By Rudy Coggins
Published in Sports on April 1, 2010 1:46 PM
SEVEN SPRINGS -- The letdown was expected.
The recovery took longer than anticipated.
Coming off an emotional high and shutout victory over conference foe Ayden-Grifton just 24 hours earlier, Spring Creek struggled to put away Union on Wednesday afternoon. Mental and physical mistakes overshadowed a 13-strikeout effort by the Gators' pitching staff in a 9-4 win.
"I thought we were still sort of hung over from last night," said Spring Creek head coach Heath Whitfield. "We played well against Ayden-Grifton and were sky-high, and I really thought we had a letdown today. Today, we played to level of who we were playing, which we cannot do.
"We have to bring it the same every day regardless of the competition."
Left-hander Hunter Barnett logged 10 strikeouts, but permitted four runs (three earned) on six hits in a five-inning stint. The Spartans left five runners on base, including three in scoring position, during that stretch.

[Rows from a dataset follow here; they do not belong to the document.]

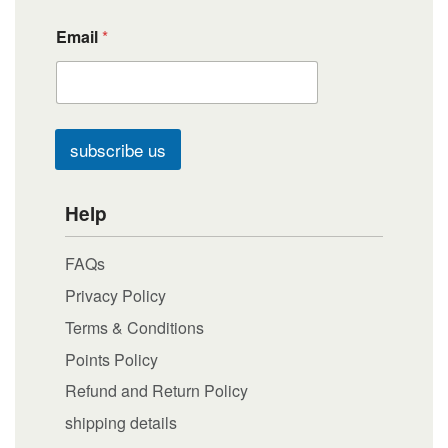
Email
*
subscribe us
Help
FAQs
Privacy Policy
Terms & Conditions
Points Policy
Refund and Return Policy
shipping details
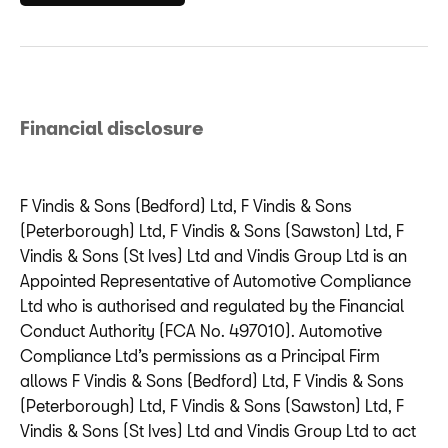
Financial disclosure
F Vindis & Sons (Bedford) Ltd, F Vindis & Sons
(Peterborough) Ltd, F Vindis & Sons (Sawston) Ltd, F
Vindis & Sons (St Ives) Ltd and Vindis Group Ltd is an
Appointed Representative of Automotive Compliance
Ltd who is authorised and regulated by the Financial
Conduct Authority (FCA No. 497010). Automotive
Compliance Ltd’s permissions as a Principal Firm
allows F Vindis & Sons (Bedford) Ltd, F Vindis & Sons
(Peterborough) Ltd, F Vindis & Sons (Sawston) Ltd, F
Vindis & Sons (St Ives) Ltd and Vindis Group Ltd to act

Corey Howell retired Union on strikeouts in the sixth after giving up a lead-off double to Blake Travers. However, the Gators' reliever walked the bases loaded in the seventh before escaping with back-to-back groundouts.
"Most of the time we were behind in the counts and didn't pitch real smart," said Whitfield. "We gave up some 0-2 hits and 1-2 hits ... didn't do a lot of the little things, smart things we need to do to beat good ballclubs."
Union had its fair share of troubles.
Three Spartan miscues led to six unearned runs.
Two bobbles occurred in the first two innings as the Gators erased a 2-0 deficit and seized a 6-2 advantage. Eric Evans stroked a bases-clearing, three-RBI double, while Howell and Barnett supplied run-scoring hits during that stretch.
A third-strike wild pitch, outfield error and Howell's double pushed Spring Creek's advantage to 8-3 after three innings. The Gators (6-4 overall) could have induced the mercy rule in five innings, but committed a crucial base-running mistake and left a runner stranded in scoring position during the middle innings.
"The longer you let a team like that hang around, the better they're going to feel about themselves ... fight because they feel like they have a chance," said Whitfield. "If you go ahead and put the dagger in them, most of the time they'll lay down a little bit. We never did put the dagger in them.
"They had the bases loaded when the ballgame ended. One hit and it could have been a new ballgame."
Howell emerged the Gators' offensive leader with three hits and two RBI. Catcher Chris Nichols recorded two hits in four at-bats.